Kegiatan ini dibuka dengan sambutan
dari Kepala Kantor Wilayah Kementerian Agama Lampung, Puji Raharjo, yang
disampaikan oleh Kepala Bidang Pendidikan Madrasah, Ahmad Rifa’i. Dalam
sambutannya, Rifa’i menekankan pentingnya transparansi dan akuntabilitas dalam
pengelolaan dana BOS, dengan tujuan memastikan bahwa dana tersebut benar-benar
dialokasikan untuk meningkatkan kualitas pendidikan di madrasah.
"Sosialisasi ini bertujuan untuk mencegah terjadinya pungutan liar yang
merugikan masyarakat dan merusak integritas dunia pendidikan," ujar
Rifa’i.
Lebih lanjut, Rifa’i menegaskan
bahwa pencegahan pungutan liar merupakan langkah esensial dalam menjaga
integritas dan kredibilitas pengelolaan dana BOS di madrasah. "Setiap
bentuk pungutan dalam pengelolaan dana BOS adalah tindakan yang merugikan dan
harus dihindari. Kita semua berkewajiban memastikan bahwa dana ini dikelola
sesuai dengan regulasi yang berlaku," tegasnya.

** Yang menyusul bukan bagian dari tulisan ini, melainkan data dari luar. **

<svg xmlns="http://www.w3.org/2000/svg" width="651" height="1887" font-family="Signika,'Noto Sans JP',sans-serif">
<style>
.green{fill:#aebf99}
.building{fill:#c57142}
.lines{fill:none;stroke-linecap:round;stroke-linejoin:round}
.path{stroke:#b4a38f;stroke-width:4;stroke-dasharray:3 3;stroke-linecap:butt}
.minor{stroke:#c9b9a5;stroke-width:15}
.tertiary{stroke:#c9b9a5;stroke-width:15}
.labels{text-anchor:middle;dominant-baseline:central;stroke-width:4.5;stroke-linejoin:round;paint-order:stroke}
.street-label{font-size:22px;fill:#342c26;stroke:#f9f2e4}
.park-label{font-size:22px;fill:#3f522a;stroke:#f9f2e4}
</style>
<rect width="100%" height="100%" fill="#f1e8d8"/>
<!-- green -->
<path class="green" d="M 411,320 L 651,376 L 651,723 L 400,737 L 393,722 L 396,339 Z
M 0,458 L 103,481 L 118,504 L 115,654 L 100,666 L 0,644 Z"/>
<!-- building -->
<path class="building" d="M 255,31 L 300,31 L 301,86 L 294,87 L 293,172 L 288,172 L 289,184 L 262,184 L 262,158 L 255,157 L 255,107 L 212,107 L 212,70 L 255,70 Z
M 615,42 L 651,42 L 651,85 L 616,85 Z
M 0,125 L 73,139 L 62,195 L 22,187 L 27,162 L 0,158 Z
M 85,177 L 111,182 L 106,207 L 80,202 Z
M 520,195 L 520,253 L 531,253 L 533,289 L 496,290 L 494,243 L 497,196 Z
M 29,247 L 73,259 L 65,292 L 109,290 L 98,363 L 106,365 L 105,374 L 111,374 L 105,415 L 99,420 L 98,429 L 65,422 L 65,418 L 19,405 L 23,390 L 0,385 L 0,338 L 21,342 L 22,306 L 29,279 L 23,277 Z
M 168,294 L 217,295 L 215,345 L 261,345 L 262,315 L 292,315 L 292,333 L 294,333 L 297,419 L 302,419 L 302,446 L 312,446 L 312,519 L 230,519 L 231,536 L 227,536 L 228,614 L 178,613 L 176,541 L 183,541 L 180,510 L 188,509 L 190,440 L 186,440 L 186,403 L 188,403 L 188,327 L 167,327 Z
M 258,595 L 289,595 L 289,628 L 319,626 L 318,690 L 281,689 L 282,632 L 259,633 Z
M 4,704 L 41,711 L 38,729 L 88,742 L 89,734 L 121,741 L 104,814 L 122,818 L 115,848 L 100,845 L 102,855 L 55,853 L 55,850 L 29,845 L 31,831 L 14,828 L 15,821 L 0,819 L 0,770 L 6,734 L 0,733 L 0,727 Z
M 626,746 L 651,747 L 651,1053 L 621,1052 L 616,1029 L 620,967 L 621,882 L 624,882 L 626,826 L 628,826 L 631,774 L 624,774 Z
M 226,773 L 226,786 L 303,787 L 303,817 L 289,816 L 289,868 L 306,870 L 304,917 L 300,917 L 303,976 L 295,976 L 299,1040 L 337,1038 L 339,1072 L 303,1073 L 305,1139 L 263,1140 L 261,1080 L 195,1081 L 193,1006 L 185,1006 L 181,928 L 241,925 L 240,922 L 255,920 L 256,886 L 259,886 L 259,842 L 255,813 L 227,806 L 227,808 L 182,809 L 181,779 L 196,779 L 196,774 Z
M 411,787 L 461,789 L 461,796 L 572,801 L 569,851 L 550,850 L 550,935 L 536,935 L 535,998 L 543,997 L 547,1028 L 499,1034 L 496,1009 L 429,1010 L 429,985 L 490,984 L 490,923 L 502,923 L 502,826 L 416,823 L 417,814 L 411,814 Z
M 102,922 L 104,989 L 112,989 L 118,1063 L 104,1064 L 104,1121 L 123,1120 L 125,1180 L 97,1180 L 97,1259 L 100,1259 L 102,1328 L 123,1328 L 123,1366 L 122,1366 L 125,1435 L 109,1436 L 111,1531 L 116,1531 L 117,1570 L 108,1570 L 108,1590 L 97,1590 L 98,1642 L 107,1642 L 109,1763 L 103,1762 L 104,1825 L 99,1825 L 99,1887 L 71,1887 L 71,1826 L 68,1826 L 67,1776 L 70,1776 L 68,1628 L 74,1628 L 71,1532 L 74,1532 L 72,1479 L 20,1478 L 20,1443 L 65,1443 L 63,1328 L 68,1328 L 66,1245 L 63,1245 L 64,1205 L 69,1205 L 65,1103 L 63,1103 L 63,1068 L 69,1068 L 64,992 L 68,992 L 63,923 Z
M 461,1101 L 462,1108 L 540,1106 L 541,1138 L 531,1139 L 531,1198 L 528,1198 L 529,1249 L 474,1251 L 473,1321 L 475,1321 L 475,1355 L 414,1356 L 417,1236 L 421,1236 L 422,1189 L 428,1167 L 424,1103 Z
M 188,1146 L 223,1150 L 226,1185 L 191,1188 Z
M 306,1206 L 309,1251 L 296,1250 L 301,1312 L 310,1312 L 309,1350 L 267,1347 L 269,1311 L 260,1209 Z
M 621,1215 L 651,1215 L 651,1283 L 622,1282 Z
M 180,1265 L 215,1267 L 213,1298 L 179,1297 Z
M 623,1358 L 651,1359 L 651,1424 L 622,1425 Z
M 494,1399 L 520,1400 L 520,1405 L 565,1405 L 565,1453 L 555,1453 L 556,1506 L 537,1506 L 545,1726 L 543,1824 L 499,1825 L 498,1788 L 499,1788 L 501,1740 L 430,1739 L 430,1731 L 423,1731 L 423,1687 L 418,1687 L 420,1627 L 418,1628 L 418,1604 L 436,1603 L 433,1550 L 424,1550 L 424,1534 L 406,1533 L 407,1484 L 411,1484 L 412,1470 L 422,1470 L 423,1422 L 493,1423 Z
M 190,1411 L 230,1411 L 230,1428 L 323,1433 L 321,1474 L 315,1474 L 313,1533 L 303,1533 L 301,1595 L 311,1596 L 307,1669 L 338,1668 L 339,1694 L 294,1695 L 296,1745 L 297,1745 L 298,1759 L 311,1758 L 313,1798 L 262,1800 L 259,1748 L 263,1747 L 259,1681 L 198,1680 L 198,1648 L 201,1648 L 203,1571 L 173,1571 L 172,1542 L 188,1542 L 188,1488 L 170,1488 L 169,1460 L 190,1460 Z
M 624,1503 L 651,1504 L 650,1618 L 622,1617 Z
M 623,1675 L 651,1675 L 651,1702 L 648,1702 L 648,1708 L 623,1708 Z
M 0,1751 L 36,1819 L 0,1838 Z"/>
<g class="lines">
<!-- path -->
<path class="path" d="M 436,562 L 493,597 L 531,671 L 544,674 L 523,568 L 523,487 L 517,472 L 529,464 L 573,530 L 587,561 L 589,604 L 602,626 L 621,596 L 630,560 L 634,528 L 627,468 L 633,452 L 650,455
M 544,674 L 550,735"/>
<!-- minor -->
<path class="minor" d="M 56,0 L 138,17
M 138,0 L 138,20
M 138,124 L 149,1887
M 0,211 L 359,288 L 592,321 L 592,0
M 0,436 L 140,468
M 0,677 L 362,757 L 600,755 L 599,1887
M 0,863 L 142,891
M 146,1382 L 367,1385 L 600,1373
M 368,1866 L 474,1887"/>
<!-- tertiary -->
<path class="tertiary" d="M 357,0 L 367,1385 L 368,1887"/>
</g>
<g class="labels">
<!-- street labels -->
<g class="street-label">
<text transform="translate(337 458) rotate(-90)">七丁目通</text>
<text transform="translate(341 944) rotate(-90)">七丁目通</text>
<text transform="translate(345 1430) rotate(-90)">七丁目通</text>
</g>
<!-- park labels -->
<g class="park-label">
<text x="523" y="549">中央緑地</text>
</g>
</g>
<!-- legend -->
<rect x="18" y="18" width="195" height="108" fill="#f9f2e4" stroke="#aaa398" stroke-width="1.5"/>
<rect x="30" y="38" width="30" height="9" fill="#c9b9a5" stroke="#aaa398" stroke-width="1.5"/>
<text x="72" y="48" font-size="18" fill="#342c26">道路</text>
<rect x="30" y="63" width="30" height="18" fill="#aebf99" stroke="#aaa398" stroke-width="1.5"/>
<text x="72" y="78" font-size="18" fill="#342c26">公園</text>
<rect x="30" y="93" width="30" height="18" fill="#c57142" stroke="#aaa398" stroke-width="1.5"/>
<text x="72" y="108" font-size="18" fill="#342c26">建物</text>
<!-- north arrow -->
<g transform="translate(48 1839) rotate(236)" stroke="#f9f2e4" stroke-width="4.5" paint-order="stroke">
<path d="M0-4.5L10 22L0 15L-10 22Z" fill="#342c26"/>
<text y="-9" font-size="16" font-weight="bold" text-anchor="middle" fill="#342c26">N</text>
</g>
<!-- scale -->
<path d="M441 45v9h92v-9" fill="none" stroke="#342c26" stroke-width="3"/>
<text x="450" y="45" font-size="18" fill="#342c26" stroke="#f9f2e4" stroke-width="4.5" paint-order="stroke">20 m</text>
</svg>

Setelah mengikuti sosialisasi, H.
Ramdani menyampaikan komitmennya kepada Humas MTsN 1 Tanggamus untuk
mengimplementasikan prinsip-prinsip yang disampaikan dalam kegiatan tersebut.
"Kami berkomitmen untuk mengelola dana BOS di MTsN 1 Tanggamus dengan
penuh transparansi dan sesuai pedoman yang telah ditetapkan, guna mendukung
peningkatan kualitas pendidikan tanpa adanya pungutan liar," kata H.